Effect of sustained thermal exposure on the bonding characteristics of plain bars in concrete

Abstract

Some reinforced concrete structures, such as nuclear power plant containments, chimneys, and factory thermal workshops, usually serve in thermal environments (generally not exceeding 350 °C). The purpose of this study is to explore the bonding characteristics of plain bars (PB) in concrete under sustained thermal exposure, which has received little attention in the past. Pull-out tests in thermal environments, with temperature (150 °C – 350 °C), thermal exposure duration (3 h – 24 h), concrete strength (C40 – C80), and reinforcement type (PB and ribbed bar (RB)) as variables, were conducted. The results show that bond failure for PB-concrete specimens under thermal exposure is characterised by reinforcement pull-out.

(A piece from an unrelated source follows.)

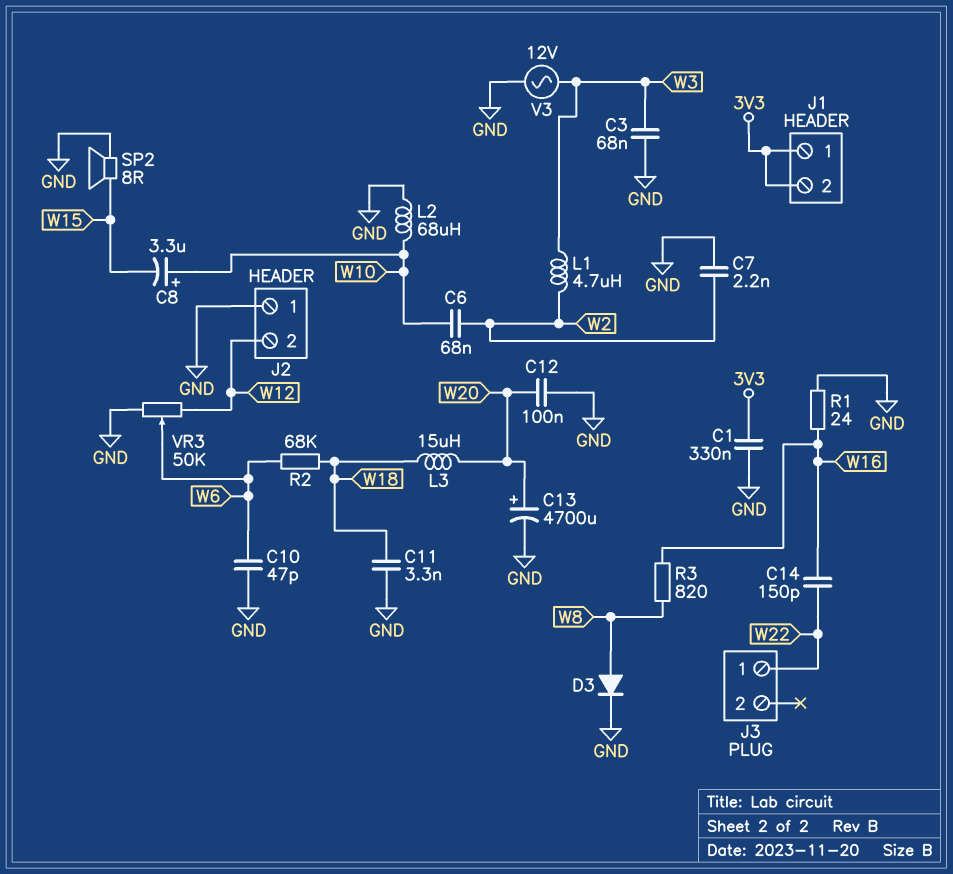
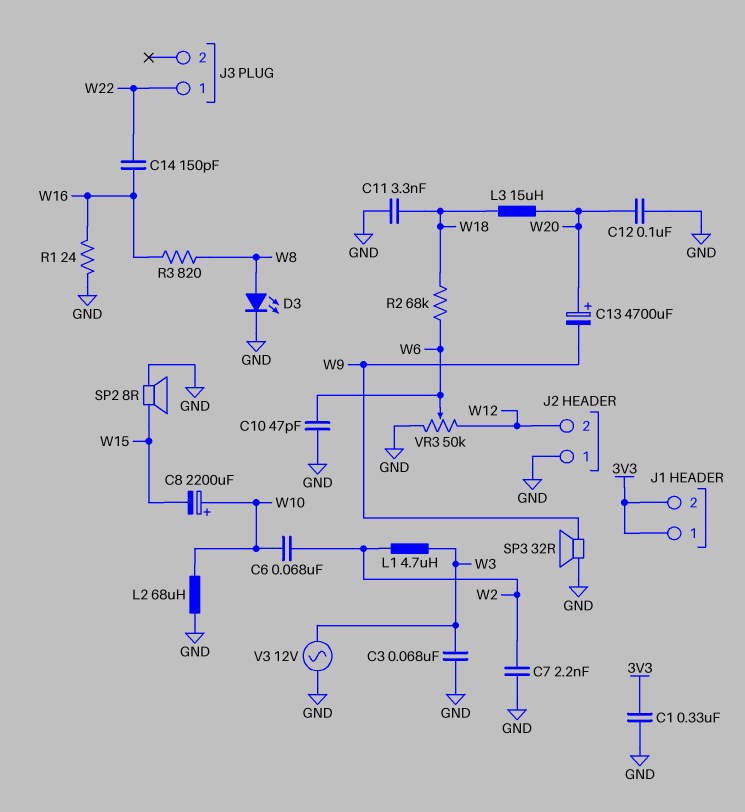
C8: 3.3uF (plus W10, minus W15) -> 2200uF (plus W10, minus W15)
C13: 4700uF (plus W20, minus GND) -> 4700uF (plus W20, minus W9)
D3: diode (A W8, K GND) -> LED (A W8, K GND)
SP3: none -> speaker 32R (GND, W9)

The increase in temperature induces a continuous deterioration of bonding properties, as evidenced by the decrease in bond strength and bond stiffness, as well as the increase in peak slip and energy absorption. The bond stress of PB comes from chemical adhesion and friction. At 150 °C, chemical adhesion decreases slightly and friction increases slightly, resulting in a small reduction in bond strength. With increasing temperature, the hydration products dehydration becomes more prominent, the damage of chemical adhesion and friction intensifies, and the reduction in bond strength is increasingly evident. The deterioration of bonding properties does not stop when the specimen cross-section temperature distribution reaches uniformity, but continues to evolve with thermal exposure duration and can be essentially stabilized within 24 h. Furthermore, a bond strength formula and a bond-slip constitutive model for PB in concrete under sustained thermal exposure were established.